**What you are asked to do**
Your task is to repeat exactly the lines below between the line holding "Imlay City, MI |" and the line holding "Bluffton, SC |", inclusive, and only those.

**Entries shown**
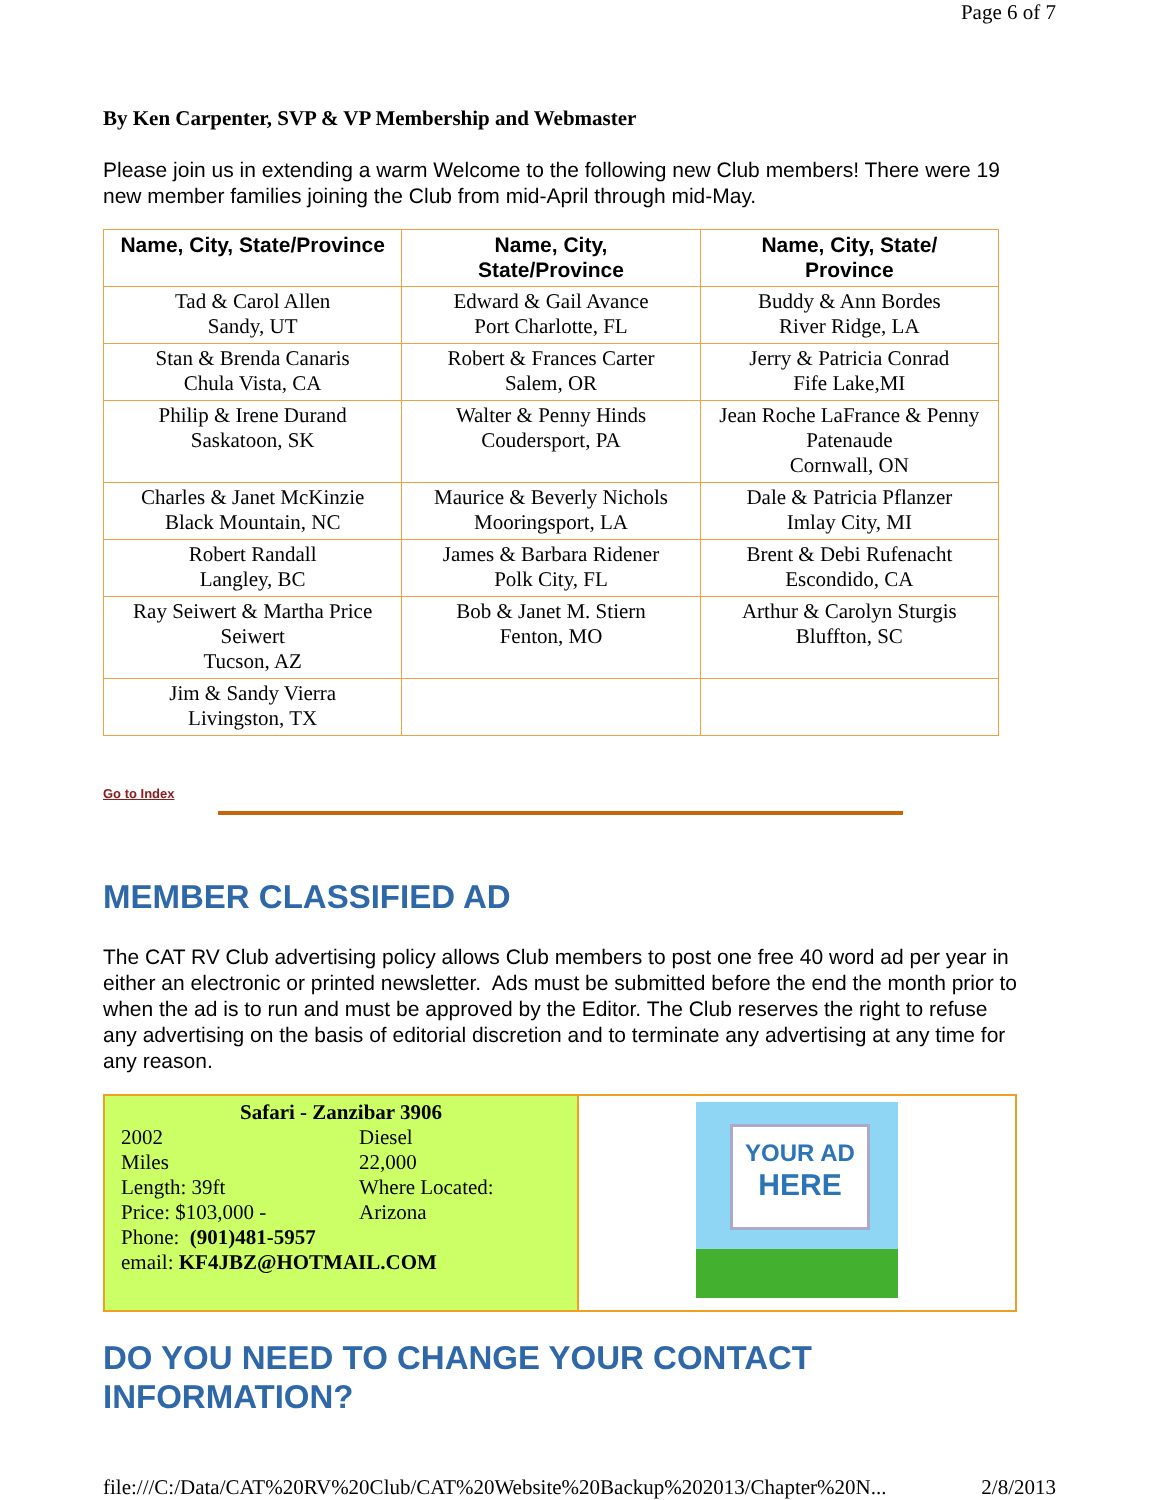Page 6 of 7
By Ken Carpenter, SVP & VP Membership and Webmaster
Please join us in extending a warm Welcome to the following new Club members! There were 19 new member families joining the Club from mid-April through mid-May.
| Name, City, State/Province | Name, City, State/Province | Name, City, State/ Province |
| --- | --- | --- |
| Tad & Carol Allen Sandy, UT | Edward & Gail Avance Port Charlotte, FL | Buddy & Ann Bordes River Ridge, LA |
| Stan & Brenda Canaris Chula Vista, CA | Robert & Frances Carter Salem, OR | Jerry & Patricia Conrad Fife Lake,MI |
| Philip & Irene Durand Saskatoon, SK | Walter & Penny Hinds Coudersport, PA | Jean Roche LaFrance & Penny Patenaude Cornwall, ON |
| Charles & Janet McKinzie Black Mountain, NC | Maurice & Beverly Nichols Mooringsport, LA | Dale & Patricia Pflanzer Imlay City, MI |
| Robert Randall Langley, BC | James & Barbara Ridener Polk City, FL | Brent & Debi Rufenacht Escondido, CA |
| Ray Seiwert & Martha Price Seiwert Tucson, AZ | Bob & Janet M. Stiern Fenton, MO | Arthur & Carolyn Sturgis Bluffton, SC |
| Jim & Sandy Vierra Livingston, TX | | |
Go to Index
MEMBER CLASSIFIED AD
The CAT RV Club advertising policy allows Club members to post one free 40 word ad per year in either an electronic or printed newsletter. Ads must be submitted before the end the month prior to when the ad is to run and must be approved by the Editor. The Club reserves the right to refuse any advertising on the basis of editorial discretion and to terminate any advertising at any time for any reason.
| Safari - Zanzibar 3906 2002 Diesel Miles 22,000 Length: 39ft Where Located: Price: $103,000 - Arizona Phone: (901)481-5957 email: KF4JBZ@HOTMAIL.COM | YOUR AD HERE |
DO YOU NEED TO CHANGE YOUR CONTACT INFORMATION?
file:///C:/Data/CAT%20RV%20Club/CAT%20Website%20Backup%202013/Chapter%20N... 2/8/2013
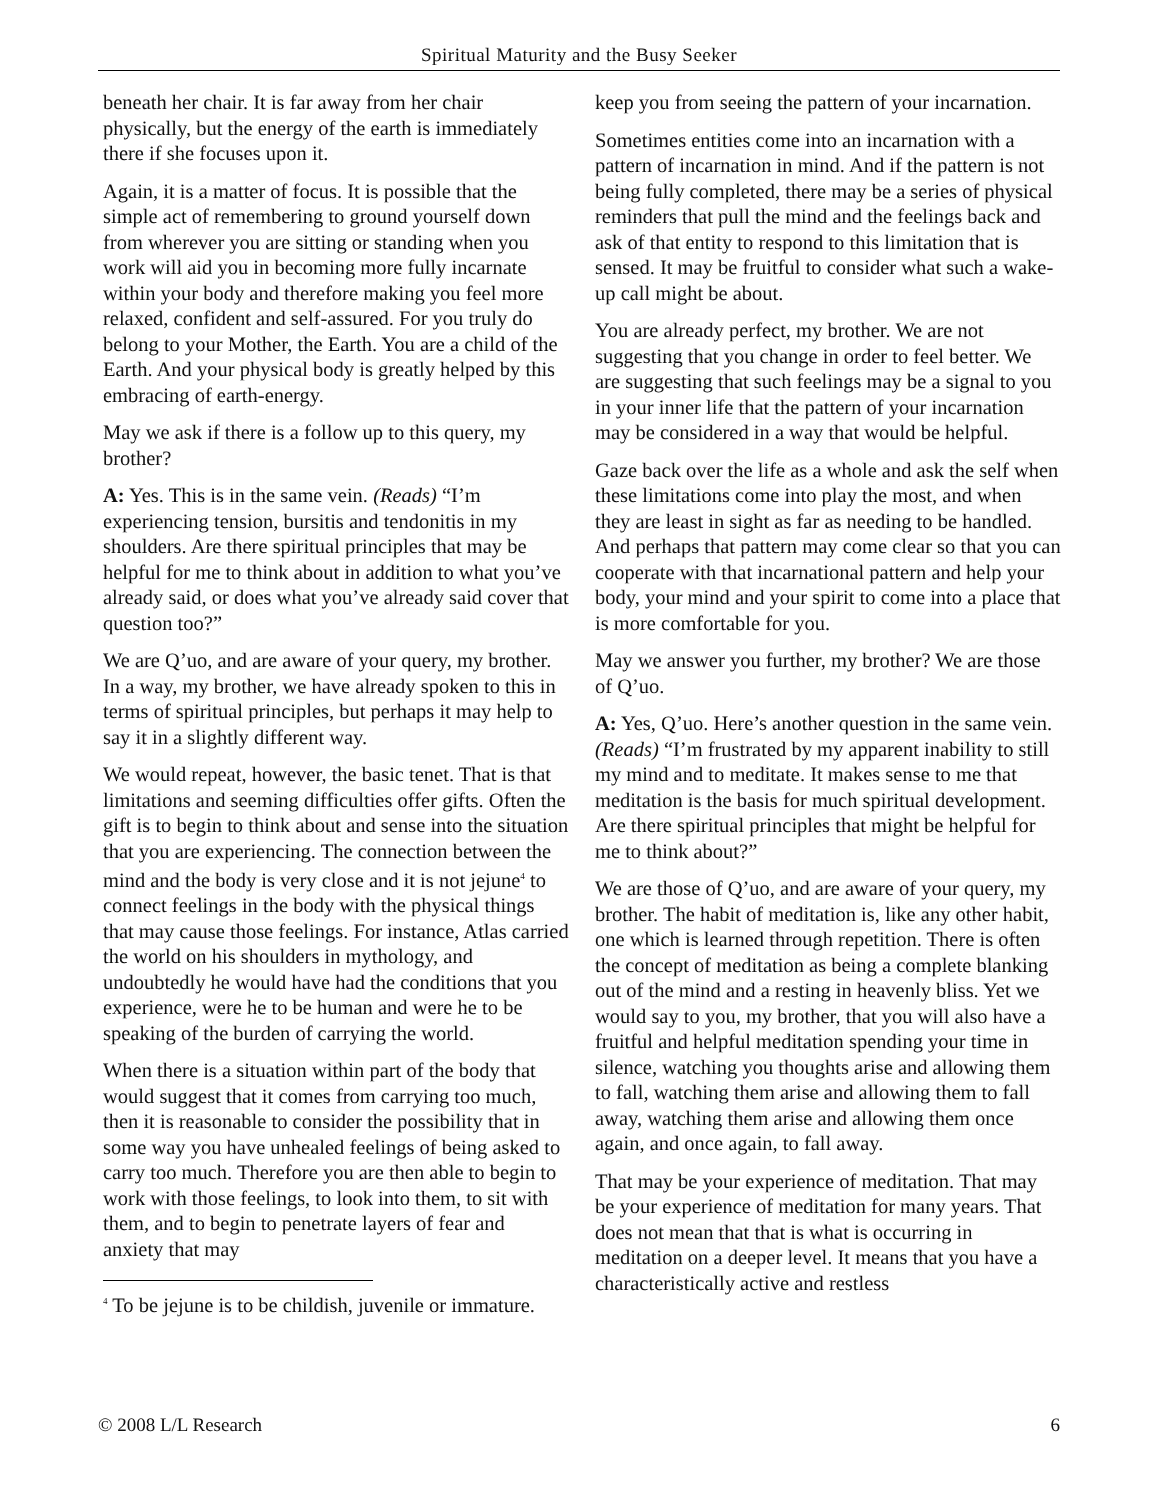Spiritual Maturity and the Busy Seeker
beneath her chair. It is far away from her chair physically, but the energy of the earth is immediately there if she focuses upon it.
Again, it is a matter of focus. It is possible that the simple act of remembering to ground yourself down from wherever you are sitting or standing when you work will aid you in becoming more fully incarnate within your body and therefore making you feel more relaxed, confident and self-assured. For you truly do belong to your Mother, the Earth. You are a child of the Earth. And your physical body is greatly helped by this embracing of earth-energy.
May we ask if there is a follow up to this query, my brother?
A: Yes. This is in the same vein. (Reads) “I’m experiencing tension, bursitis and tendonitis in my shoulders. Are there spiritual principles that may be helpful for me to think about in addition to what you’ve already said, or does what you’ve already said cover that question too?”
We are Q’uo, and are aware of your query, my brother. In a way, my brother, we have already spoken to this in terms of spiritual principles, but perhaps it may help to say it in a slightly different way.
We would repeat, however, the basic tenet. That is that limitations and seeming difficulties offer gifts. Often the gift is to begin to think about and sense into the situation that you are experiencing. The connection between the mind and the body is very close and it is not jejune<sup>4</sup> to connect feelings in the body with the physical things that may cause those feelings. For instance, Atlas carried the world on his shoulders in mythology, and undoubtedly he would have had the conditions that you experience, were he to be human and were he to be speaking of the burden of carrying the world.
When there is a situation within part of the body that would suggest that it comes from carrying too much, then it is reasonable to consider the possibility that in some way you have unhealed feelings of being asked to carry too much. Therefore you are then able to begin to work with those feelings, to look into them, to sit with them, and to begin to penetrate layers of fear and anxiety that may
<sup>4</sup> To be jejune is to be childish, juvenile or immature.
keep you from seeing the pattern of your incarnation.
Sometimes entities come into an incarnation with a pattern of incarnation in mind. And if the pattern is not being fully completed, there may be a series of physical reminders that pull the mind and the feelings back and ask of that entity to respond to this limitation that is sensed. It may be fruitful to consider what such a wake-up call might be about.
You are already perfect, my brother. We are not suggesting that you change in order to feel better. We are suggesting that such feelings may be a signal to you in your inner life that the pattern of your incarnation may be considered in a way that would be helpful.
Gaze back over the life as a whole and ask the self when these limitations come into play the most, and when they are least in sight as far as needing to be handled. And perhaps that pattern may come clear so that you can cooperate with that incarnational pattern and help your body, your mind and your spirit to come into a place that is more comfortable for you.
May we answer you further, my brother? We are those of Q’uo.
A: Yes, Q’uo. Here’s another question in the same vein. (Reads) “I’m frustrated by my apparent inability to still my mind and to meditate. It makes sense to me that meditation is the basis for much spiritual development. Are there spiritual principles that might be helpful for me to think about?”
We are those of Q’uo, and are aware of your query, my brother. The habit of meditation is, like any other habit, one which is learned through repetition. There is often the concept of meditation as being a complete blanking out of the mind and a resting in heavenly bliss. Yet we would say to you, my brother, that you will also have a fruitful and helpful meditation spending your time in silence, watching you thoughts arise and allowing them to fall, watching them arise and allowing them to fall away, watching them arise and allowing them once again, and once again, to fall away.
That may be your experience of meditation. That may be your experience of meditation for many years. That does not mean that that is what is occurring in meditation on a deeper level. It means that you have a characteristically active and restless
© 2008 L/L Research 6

**Solution**
| Charles & Janet McKinzie Black Mountain, NC | Maurice & Beverly Nichols Mooringsport, LA | Dale & Patricia Pflanzer Imlay City, MI |
| Robert Randall Langley, BC | James & Barbara Ridener Polk City, FL | Brent & Debi Rufenacht Escondido, CA |
| Ray Seiwert & Martha Price Seiwert Tucson, AZ | Bob & Janet M. Stiern Fenton, MO | Arthur & Carolyn Sturgis Bluffton, SC |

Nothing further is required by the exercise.